BK polyomavirus is a ubiquitous human virus with seroprevalence over 90% in adults, primarily acquired in childhood and establishing latency in renal tubular epithelial cells and urothelium. Reactivation occurs under immunosuppression after kidney transplantation, with hierarchical progression: viruria (in urine), then viremia (in blood), and finally tissue invasion (BK nephropathy, BKVN). BKVN risk factors include intensified immunosuppression (especially tacrolimus, mycophenolate, antithymocyte globulin), cytomegalovirus coinfection, ureteric stenting, and donor-recipient HLA mismatching.

BKVN typically manifests in the first 6-12 months post-transplant with rising serum creatinine, often subclinical until biopsy. Histologic features include intranuclear viral inclusions ('decoy cells' in urine), tubular atrophy, interstitial fibrosis, and focal lymphoplasmacytic infiltrates. Distinguishing BKVN from acute T-cell mediated rejection is critical because their treatments are opposite (reduction vs intensification of immunosuppression). SV40 immunostain confirms BK infection in tissue.

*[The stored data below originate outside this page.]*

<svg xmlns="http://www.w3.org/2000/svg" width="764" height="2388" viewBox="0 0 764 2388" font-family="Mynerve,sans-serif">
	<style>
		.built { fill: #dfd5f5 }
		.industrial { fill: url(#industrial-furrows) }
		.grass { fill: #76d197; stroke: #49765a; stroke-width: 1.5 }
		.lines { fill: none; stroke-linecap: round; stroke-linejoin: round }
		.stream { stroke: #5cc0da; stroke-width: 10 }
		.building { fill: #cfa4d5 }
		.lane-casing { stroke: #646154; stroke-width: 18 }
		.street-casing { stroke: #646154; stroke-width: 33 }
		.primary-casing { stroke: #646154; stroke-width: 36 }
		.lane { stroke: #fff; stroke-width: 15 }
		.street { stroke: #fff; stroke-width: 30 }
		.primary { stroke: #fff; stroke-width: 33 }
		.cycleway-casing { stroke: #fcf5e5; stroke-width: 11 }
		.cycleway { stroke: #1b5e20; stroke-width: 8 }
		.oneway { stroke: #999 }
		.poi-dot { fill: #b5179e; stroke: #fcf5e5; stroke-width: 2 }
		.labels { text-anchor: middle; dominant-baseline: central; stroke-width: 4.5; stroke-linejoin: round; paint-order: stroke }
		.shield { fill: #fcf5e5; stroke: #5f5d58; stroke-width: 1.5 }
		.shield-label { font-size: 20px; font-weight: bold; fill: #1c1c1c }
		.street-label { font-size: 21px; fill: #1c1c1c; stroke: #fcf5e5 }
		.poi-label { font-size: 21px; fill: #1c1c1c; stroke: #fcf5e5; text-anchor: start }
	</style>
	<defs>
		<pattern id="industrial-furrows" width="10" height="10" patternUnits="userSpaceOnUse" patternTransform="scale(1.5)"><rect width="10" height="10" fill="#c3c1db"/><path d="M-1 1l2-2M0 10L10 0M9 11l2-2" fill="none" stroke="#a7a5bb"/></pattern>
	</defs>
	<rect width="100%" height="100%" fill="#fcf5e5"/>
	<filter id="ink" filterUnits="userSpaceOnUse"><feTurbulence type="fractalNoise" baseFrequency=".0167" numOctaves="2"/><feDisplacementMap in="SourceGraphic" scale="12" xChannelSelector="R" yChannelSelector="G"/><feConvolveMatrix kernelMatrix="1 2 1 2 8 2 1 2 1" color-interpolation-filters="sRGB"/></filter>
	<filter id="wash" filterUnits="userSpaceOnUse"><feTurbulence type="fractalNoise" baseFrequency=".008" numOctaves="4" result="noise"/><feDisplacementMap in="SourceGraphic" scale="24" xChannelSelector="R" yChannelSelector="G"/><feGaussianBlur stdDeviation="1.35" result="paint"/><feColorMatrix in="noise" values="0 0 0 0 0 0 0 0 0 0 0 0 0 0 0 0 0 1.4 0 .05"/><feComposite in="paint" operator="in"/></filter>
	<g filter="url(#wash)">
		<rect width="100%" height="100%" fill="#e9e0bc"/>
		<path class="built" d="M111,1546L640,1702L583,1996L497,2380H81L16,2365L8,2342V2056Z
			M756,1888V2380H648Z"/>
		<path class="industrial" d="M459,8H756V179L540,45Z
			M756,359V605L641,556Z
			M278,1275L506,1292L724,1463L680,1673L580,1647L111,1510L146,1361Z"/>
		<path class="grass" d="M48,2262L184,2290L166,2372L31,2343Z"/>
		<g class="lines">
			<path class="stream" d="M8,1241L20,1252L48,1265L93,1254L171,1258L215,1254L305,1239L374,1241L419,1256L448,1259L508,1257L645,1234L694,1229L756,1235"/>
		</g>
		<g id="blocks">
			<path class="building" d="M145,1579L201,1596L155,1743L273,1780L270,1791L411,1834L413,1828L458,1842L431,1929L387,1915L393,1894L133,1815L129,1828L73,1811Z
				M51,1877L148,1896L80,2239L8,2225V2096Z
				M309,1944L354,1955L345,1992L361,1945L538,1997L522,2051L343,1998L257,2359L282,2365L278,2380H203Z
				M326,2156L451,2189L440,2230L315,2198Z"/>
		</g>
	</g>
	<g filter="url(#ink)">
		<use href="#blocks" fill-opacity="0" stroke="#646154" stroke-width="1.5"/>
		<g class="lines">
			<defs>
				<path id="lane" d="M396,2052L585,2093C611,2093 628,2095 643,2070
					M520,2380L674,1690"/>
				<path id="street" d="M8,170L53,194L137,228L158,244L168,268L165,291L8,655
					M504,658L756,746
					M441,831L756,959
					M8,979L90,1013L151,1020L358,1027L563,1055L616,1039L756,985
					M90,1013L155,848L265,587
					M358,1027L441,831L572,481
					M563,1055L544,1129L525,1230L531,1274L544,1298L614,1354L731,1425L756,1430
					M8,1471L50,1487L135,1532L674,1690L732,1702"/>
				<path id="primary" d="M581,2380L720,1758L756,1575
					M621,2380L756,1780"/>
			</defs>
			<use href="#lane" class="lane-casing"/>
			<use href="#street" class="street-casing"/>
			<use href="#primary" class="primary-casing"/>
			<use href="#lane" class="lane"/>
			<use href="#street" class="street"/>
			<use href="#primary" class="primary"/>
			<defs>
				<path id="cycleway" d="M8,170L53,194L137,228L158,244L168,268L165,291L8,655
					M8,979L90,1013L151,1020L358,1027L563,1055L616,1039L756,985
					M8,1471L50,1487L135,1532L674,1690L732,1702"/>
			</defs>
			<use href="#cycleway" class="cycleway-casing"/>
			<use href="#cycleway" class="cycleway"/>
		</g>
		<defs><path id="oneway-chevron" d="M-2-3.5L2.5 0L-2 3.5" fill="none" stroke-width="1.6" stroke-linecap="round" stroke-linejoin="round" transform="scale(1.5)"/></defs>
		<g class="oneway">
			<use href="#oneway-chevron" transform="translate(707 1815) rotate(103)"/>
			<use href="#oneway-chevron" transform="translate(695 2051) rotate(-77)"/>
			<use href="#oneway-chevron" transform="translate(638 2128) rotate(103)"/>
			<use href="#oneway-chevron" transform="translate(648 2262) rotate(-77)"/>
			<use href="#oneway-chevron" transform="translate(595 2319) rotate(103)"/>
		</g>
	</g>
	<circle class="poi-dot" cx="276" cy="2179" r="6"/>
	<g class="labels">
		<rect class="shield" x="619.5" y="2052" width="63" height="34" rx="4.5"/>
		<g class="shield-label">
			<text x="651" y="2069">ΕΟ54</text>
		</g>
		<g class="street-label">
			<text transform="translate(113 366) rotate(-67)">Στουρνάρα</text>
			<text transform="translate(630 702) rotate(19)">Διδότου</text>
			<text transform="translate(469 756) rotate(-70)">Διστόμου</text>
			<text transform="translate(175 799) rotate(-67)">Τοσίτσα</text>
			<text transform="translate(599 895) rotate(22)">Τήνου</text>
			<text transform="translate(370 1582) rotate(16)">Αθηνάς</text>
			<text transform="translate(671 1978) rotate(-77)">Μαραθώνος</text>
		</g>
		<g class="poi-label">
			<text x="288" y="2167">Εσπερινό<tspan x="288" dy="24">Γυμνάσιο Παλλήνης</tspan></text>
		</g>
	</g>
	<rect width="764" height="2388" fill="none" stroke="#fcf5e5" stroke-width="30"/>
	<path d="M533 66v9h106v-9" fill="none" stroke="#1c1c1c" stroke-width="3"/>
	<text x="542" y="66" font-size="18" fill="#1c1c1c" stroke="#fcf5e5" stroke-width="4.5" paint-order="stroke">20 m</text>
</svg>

Surveillance with monthly plasma BKV quantitative PCR for the first 6-12 months and quarterly thereafter is standard. Treatment is primarily immunosuppression reduction guided by viral load: if plasma BKV exceeds 10,000 copies/mL or rising trend, reduce calcineurin inhibitor and mycophenolate. Adjunctive therapies under investigation include leflunomide, cidofovir, intravenous immunoglobulin (IVIG), fluoroquinolones, and BK-specific T cell therapy. Outcomes have improved with early surveillance and intervention but graft loss still occurs in delayed cases.